“Helen Mirren can do a lot of things,” said Alec Baldwin, who introduced the performance segment of the gala evening. “She can act. She speaks French. She has a tattoo. But there’s one thing she cannot do. Helen Mirren cannot sing.”
He then introduced a string of actors there at the Waldorf Astoria ballroom “to sing all the songs she can’t,” a roster of performers that included Alan Cumming, Kelli O’Hara, Victor Garber and Laura Benanti. The latter crooned an earnest medley of Mirren favorites — such as “Single Ladies” and “Fat Bottomed Girl.”

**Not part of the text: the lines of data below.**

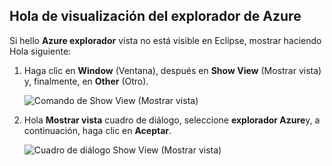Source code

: ## <a name="display-hello-azure-explorer-view"></a>Hola de visualización del explorador de Azure

Si hello **Azure explorador** vista no está visible en Eclipse, mostrar haciendo Hola siguiente:

1. Haga clic en **Window** (Ventana), después en **Show View** (Mostrar vista) y, finalmente, en **Other** (Otro).

   ![Comando de Show View (Mostrar vista)](./media/azure-toolkit-for-eclipse-show-azure-explorer/show-az-exp-01.png)

2. Hola **Mostrar vista** cuadro de diálogo, seleccione **explorador Azure**y, a continuación, haga clic en **Aceptar**.

   ![Cuadro de diálogo Show View (Mostrar vista)](./media/azure-toolkit-for-eclipse-show-azure-explorer/show-az-exp-02.png)

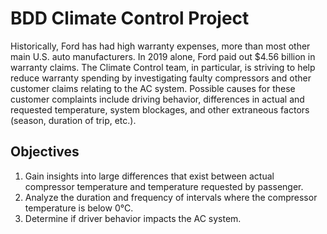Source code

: # BDD Climate Control Project

Historically, Ford has had high warranty expenses, more than most other main U.S. auto manufacturers. In 2019 alone, Ford paid out $4.56 billion in warranty claims. The Climate Control team, in particular, is striving to help reduce warranty spending by investigating faulty compressors and other customer claims relating to the AC system. Possible causes for these customer complaints include driving behavior, differences in actual and requested temperature, system blockages, and other extraneous factors (season, duration of trip, etc.).

## Objectives
1. Gain insights into large differences that exist between actual compressor temperature and temperature requested by passenger. 
2. Analyze the duration and frequency of intervals where the compressor temperature is below 0°C.
3. Determine if driver behavior impacts the AC system.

Mirren, currently appearing on Broadway in “The Audience,” made her Broadway debut some 20 years ago in the Roundabout’s production of “A Month in the Country.” A very young Alessandro Nivola played her son in that show, and Nivola was there at the gala Monday night to remember falling so madly in love with Mirren that he tried to attract her romantic attention by turning an onstage hand-kiss into a sloppy finger-nibble.
He wrote her a note the next day to apologize, he recalled. She responded by marching into his dressing room, crumpling the letter in her hand and asking, “Do you really take me for that much of a prude?”
Mirren was there to receive the Roundabout’s Jason Robards Award for excellence in theater, presented to her at the gala by Jennifer Garner, an understudy in that same production of “Month in the Country.” With characteristic modesty, Mirren turned the focus away from herself in her acceptance speech.
She dedicated her award to Alan Howard, the English stage actor who died last month, and lavished praise on Roundabout artistic director Todd Haimes. “If Todd were English he’d be Sir Todd Haimes,” she said. “In fact, I’m going to dress up as the Queen and knight him myself.”
She also professed nothing but admiration for American actors. “There’s a different between American and English theater actors,” she noted. “American actors learn their lines.”